- Plain-text document sources -

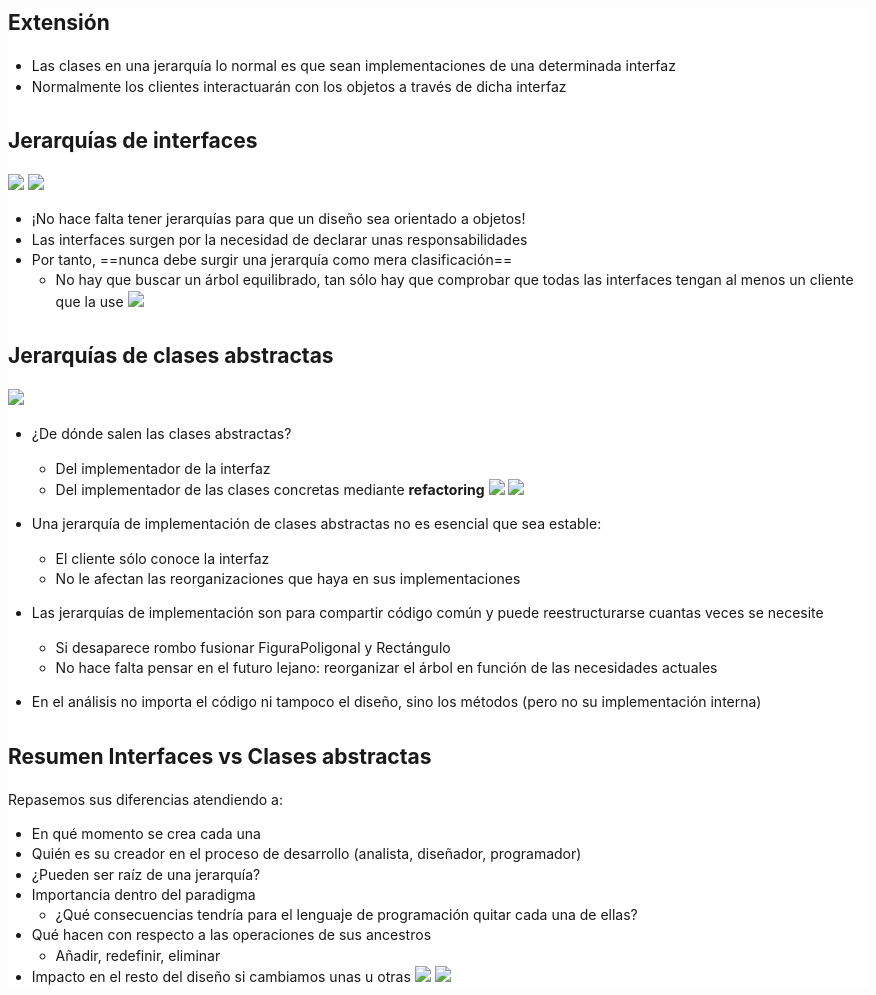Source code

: ## Extensión
- Las clases en una jerarquía lo normal es que sean implementaciones de una determinada interfaz
- Normalmente los clientes interactuarán con los objetos a través de dicha interfaz

## Jerarquías de interfaces
![](./img/Pasted%20image%2020221214180824.png)
![](./img/Pasted%20image%2020221214180930.png)

- ¡No hace falta tener jerarquías para que un diseño sea orientado a objetos!
- Las interfaces surgen por la necesidad de declarar unas responsabilidades
- Por tanto, ==nunca debe surgir una jerarquía como mera clasificación==
	- No hay que buscar un árbol equilibrado, tan sólo hay que comprobar que todas las interfaces tengan al menos un cliente que la use
![](./img/Pasted%20image%2020221214181225.png)

## Jerarquías de clases abstractas
![](./img/Pasted%20image%2020221214181319.png)

- ¿De dónde salen las clases abstractas?
	- Del implementador de la interfaz
	- Del implementador de las clases concretas mediante **refactoring**
![](./img/Pasted%20image%2020221214181445.png)
![](./img/Pasted%20image%2020221214181508.png)

- Una jerarquía de implementación de clases abstractas no es esencial que sea estable:
	- El cliente sólo conoce la interfaz
	- No le afectan las reorganizaciones que haya en sus implementaciones
- Las jerarquías de implementación son para compartir código común y puede reestructurarse cuantas veces se necesite
	- Si desaparece rombo fusionar FiguraPoligonal y Rectángulo
	- No hace falta pensar en el futuro lejano: reorganizar el árbol en función de las necesidades actuales

- En el análisis no importa el código ni tampoco el diseño, sino los métodos (pero no su implementación interna)

## Resumen Interfaces vs Clases abstractas

Repasemos sus diferencias atendiendo a:
- En qué momento se crea cada una
- Quién es su creador en el proceso de desarrollo (analista, diseñador,
programador)
- ¿Pueden ser raíz de una jerarquía?
- Importancia dentro del paradigma
	- ¿Qué consecuencias tendría para el lenguaje de programación quitar cada una de ellas?
- Qué hacen con respecto a las operaciones de sus ancestros
	- Añadir, redefinir, eliminar
- Impacto en el resto del diseño si cambiamos unas u otras
![](./img/Pasted%20image%2020221214182147.png)
![](./img/Pasted%20image%2020221214182358.png)
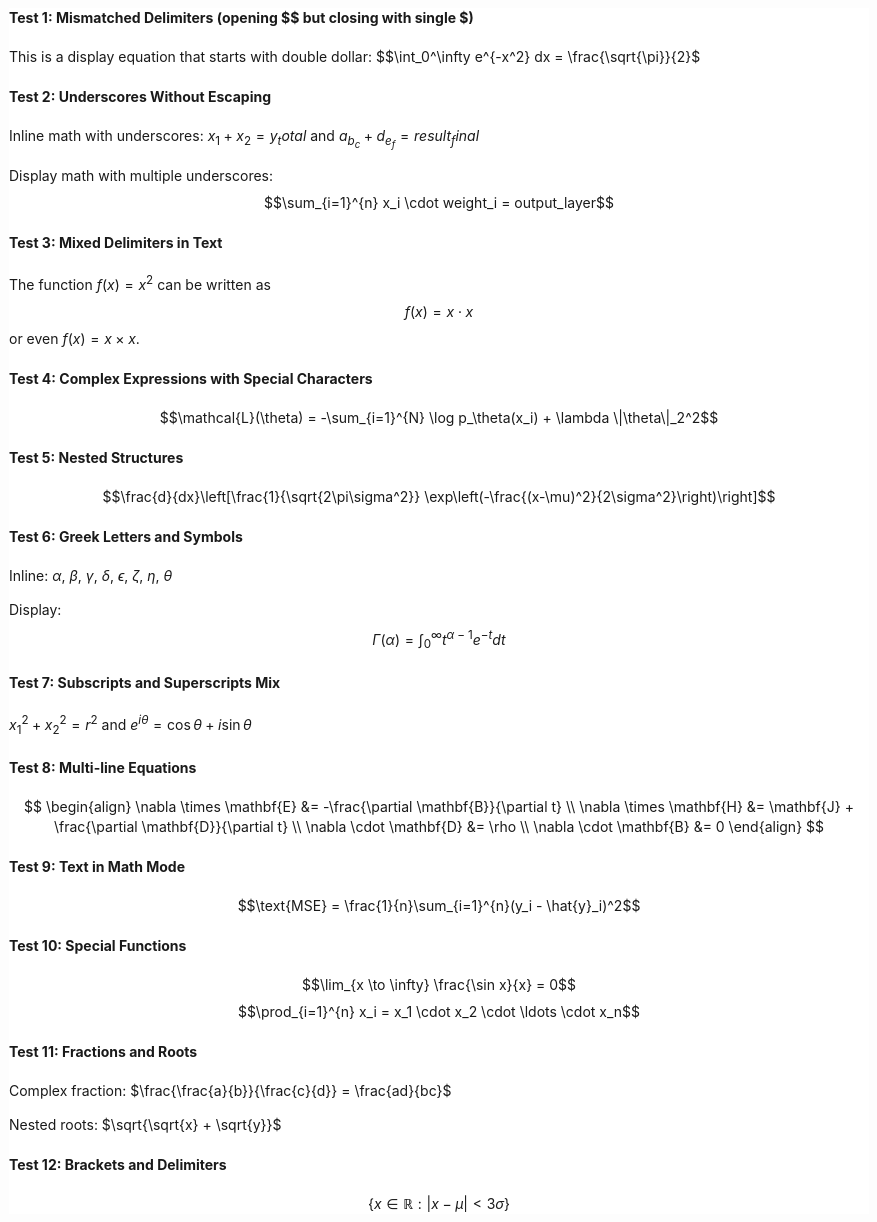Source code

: #### Test 1: Mismatched Delimiters (opening $$ but closing with single $)
This is a display equation that starts with double dollar:
$$\int_0^\infty e^{-x^2} dx = \frac{\sqrt{\pi}}{2}$

#### Test 2: Underscores Without Escaping
Inline math with underscores: $x_1 + x_2 = y_total$ and $a_b_c + d_e_f = result_final$

Display math with multiple underscores:
$$\sum_{i=1}^{n} x_i \cdot weight_i = output_layer$$

#### Test 3: Mixed Delimiters in Text
The function $f(x) = x^2$ can be written as $$f(x) = x \cdot x$$ or even $f(x) = x \times x$.

#### Test 4: Complex Expressions with Special Characters
$$\mathcal{L}(\theta) = -\sum_{i=1}^{N} \log p_\theta(x_i) + \lambda \|\theta\|_2^2$$

#### Test 5: Nested Structures
$$\frac{d}{dx}\left[\frac{1}{\sqrt{2\pi\sigma^2}} \exp\left(-\frac{(x-\mu)^2}{2\sigma^2}\right)\right]$$

#### Test 6: Greek Letters and Symbols
Inline: $\alpha$, $\beta$, $\gamma$, $\delta$, $\epsilon$, $\zeta$, $\eta$, $\theta$

Display:
$$\Gamma(\alpha) = \int_0^\infty t^{\alpha-1}e^{-t}dt$$

#### Test 7: Subscripts and Superscripts Mix
$x_1^2 + x_2^2 = r^2$ and $e^{i\theta} = \cos\theta + i\sin\theta$

#### Test 8: Multi-line Equations
$$
\begin{align}
\nabla \times \mathbf{E} &= -\frac{\partial \mathbf{B}}{\partial t} \\
\nabla \times \mathbf{H} &= \mathbf{J} + \frac{\partial \mathbf{D}}{\partial t} \\
\nabla \cdot \mathbf{D} &= \rho \\
\nabla \cdot \mathbf{B} &= 0
\end{align}
$$

#### Test 9: Text in Math Mode
$$\text{MSE} = \frac{1}{n}\sum_{i=1}^{n}(y_i - \hat{y}_i)^2$$

#### Test 10: Special Functions
$$\lim_{x \to \infty} \frac{\sin x}{x} = 0$$
$$\prod_{i=1}^{n} x_i = x_1 \cdot x_2 \cdot \ldots \cdot x_n$$

#### Test 11: Fractions and Roots
Complex fraction: $\frac{\frac{a}{b}}{\frac{c}{d}} = \frac{ad}{bc}$

Nested roots: $\sqrt{\sqrt{x} + \sqrt{y}}$

#### Test 12: Brackets and Delimiters
$$\left\{ x \in \mathbb{R} : \left| x - \mu \right| < 3\sigma \right\}$$
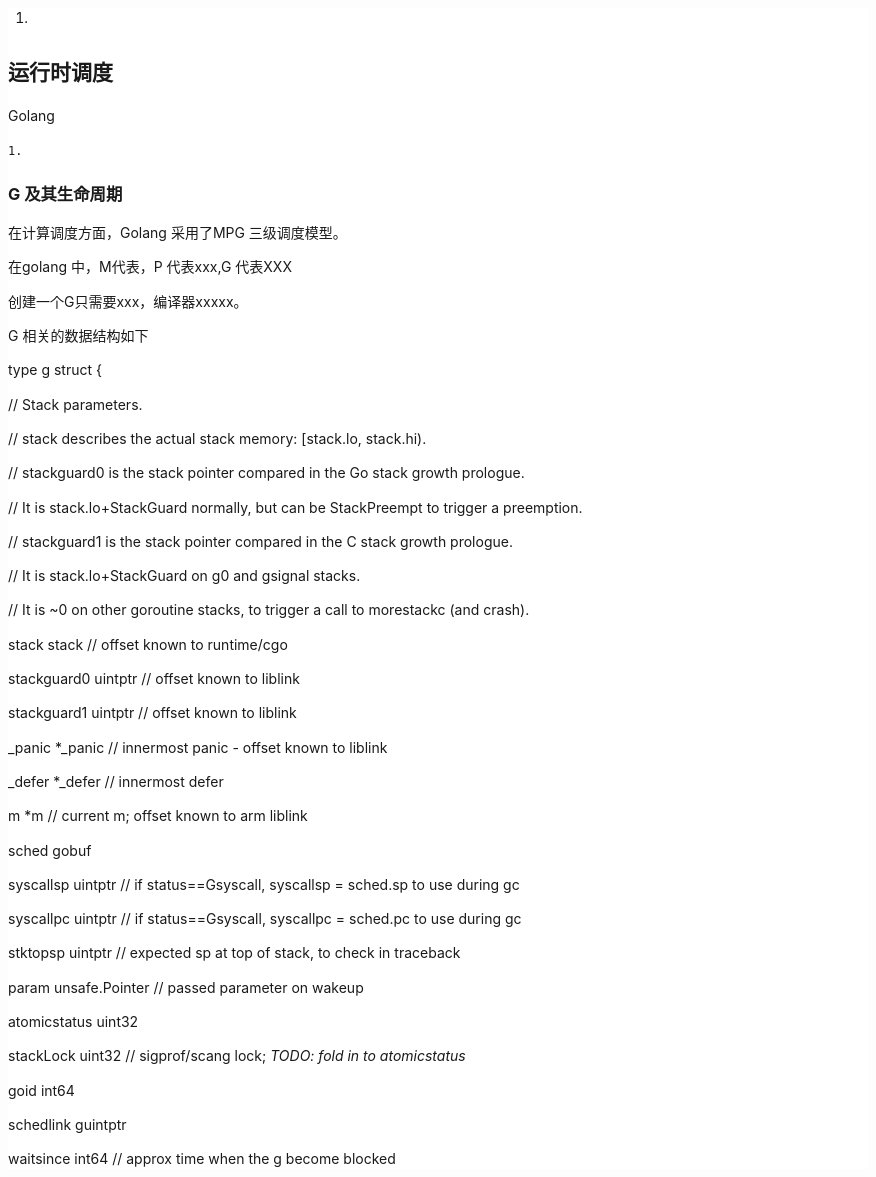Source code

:   1.
## 运行时调度

Golang

    1.
### G 及其生命周期

在计算调度方面，Golang 采用了MPG 三级调度模型。

在golang 中，M代表，P 代表xxx,G 代表XXX

创建一个G只需要xxx，编译器xxxxx。

G 相关的数据结构如下

type g struct {

// Stack parameters.

// stack describes the actual stack memory: [stack.lo, stack.hi).

// stackguard0 is the stack pointer compared in the Go stack growth prologue.

// It is stack.lo+StackGuard normally, but can be StackPreempt to trigger a preemption.

// stackguard1 is the stack pointer compared in the C stack growth prologue.

// It is stack.lo+StackGuard on g0 and gsignal stacks.

// It is ~0 on other goroutine stacks, to trigger a call to morestackc (and crash).

stack stack // offset known to runtime/cgo

stackguard0 uintptr // offset known to liblink

stackguard1 uintptr // offset known to liblink

\_panic \*\_panic // innermost panic - offset known to liblink

\_defer \*\_defer // innermost defer

m \*m // current m; offset known to arm liblink

sched gobuf

syscallsp uintptr // if status==Gsyscall, syscallsp = sched.sp to use during gc

syscallpc uintptr // if status==Gsyscall, syscallpc = sched.pc to use during gc

stktopsp uintptr // expected sp at top of stack, to check in traceback

param unsafe.Pointer // passed parameter on wakeup

atomicstatus uint32

stackLock uint32 // sigprof/scang lock; _TODO: fold in to atomicstatus_

goid int64

schedlink guintptr

waitsince int64 // approx time when the g become blocked
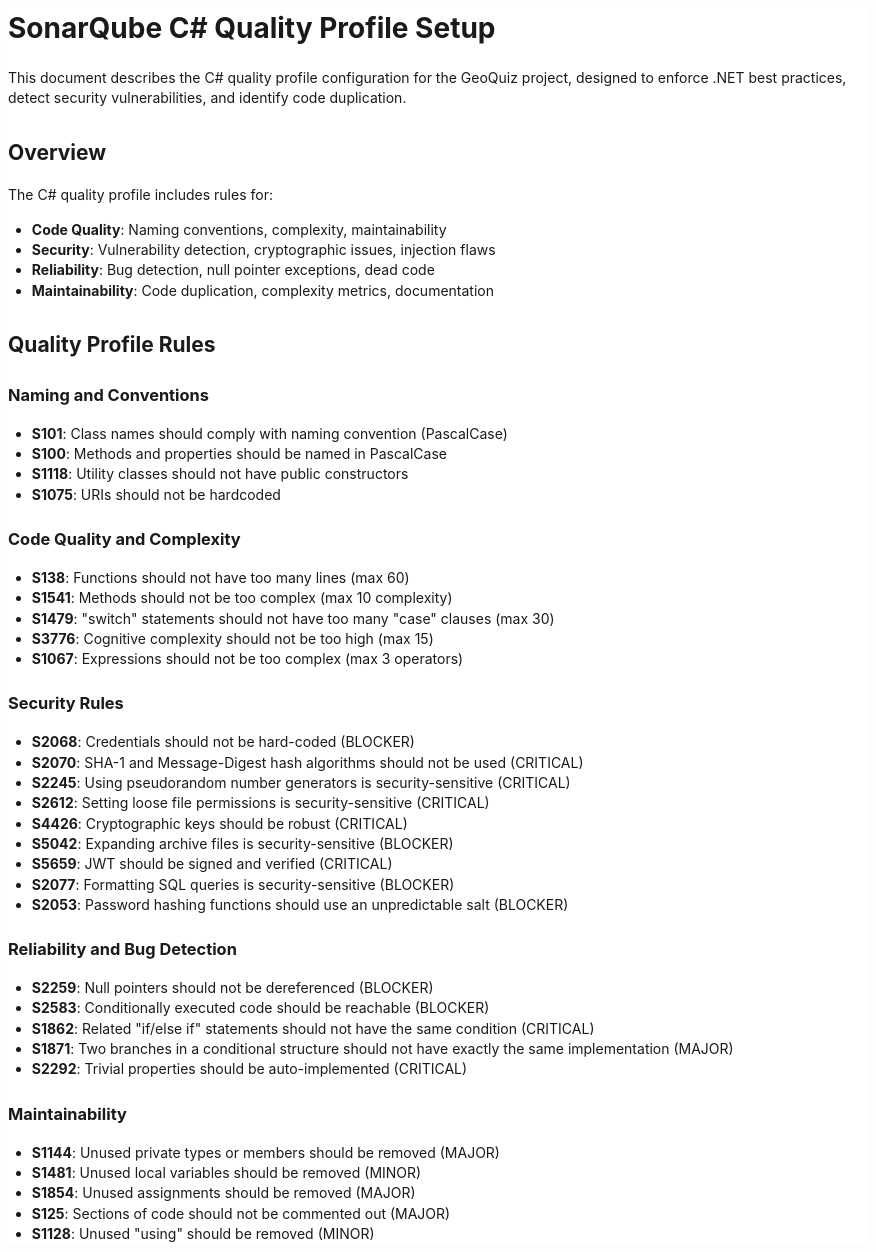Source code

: # SonarQube C# Quality Profile Setup

This document describes the C# quality profile configuration for the GeoQuiz project, designed to enforce .NET best practices, detect security vulnerabilities, and identify code duplication.

## Overview

The C# quality profile includes rules for:
- **Code Quality**: Naming conventions, complexity, maintainability
- **Security**: Vulnerability detection, cryptographic issues, injection flaws
- **Reliability**: Bug detection, null pointer exceptions, dead code
- **Maintainability**: Code duplication, complexity metrics, documentation

## Quality Profile Rules

### Naming and Conventions
- **S101**: Class names should comply with naming convention (PascalCase)
- **S100**: Methods and properties should be named in PascalCase
- **S1118**: Utility classes should not have public constructors
- **S1075**: URIs should not be hardcoded

### Code Quality and Complexity
- **S138**: Functions should not have too many lines (max 60)
- **S1541**: Methods should not be too complex (max 10 complexity)
- **S1479**: "switch" statements should not have too many "case" clauses (max 30)
- **S3776**: Cognitive complexity should not be too high (max 15)
- **S1067**: Expressions should not be too complex (max 3 operators)

### Security Rules
- **S2068**: Credentials should not be hard-coded (BLOCKER)
- **S2070**: SHA-1 and Message-Digest hash algorithms should not be used (CRITICAL)
- **S2245**: Using pseudorandom number generators is security-sensitive (CRITICAL)
- **S2612**: Setting loose file permissions is security-sensitive (CRITICAL)
- **S4426**: Cryptographic keys should be robust (CRITICAL)
- **S5042**: Expanding archive files is security-sensitive (BLOCKER)
- **S5659**: JWT should be signed and verified (CRITICAL)
- **S2077**: Formatting SQL queries is security-sensitive (BLOCKER)
- **S2053**: Password hashing functions should use an unpredictable salt (BLOCKER)

### Reliability and Bug Detection
- **S2259**: Null pointers should not be dereferenced (BLOCKER)
- **S2583**: Conditionally executed code should be reachable (BLOCKER)
- **S1862**: Related "if/else if" statements should not have the same condition (CRITICAL)
- **S1871**: Two branches in a conditional structure should not have exactly the same implementation (MAJOR)
- **S2292**: Trivial properties should be auto-implemented (CRITICAL)

### Maintainability
- **S1144**: Unused private types or members should be removed (MAJOR)
- **S1481**: Unused local variables should be removed (MINOR)
- **S1854**: Unused assignments should be removed (MAJOR)
- **S125**: Sections of code should not be commented out (MAJOR)
- **S1128**: Unused "using" should be removed (MINOR)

- PROBLEM -
In the data above, find the line with "atomicstatus uint32" and the line with "- **S1541**: Methods". Please copy exactly those two lines and every line between them, but not the pictures.

- COMPLETED EXERCISE -
atomicstatus uint32

stackLock uint32 // sigprof/scang lock; _TODO: fold in to atomicstatus_

goid int64

schedlink guintptr

waitsince int64 // approx time when the g become blocked
Source code

: # SonarQube C# Quality Profile Setup

This document describes the C# quality profile configuration for the GeoQuiz project, designed to enforce .NET best practices, detect security vulnerabilities, and identify code duplication.

## Overview

The C# quality profile includes rules for:
- **Code Quality**: Naming conventions, complexity, maintainability
- **Security**: Vulnerability detection, cryptographic issues, injection flaws
- **Reliability**: Bug detection, null pointer exceptions, dead code
- **Maintainability**: Code duplication, complexity metrics, documentation

## Quality Profile Rules

### Naming and Conventions
- **S101**: Class names should comply with naming convention (PascalCase)
- **S100**: Methods and properties should be named in PascalCase
- **S1118**: Utility classes should not have public constructors
- **S1075**: URIs should not be hardcoded

### Code Quality and Complexity
- **S138**: Functions should not have too many lines (max 60)
- **S1541**: Methods should not be too complex (max 10 complexity)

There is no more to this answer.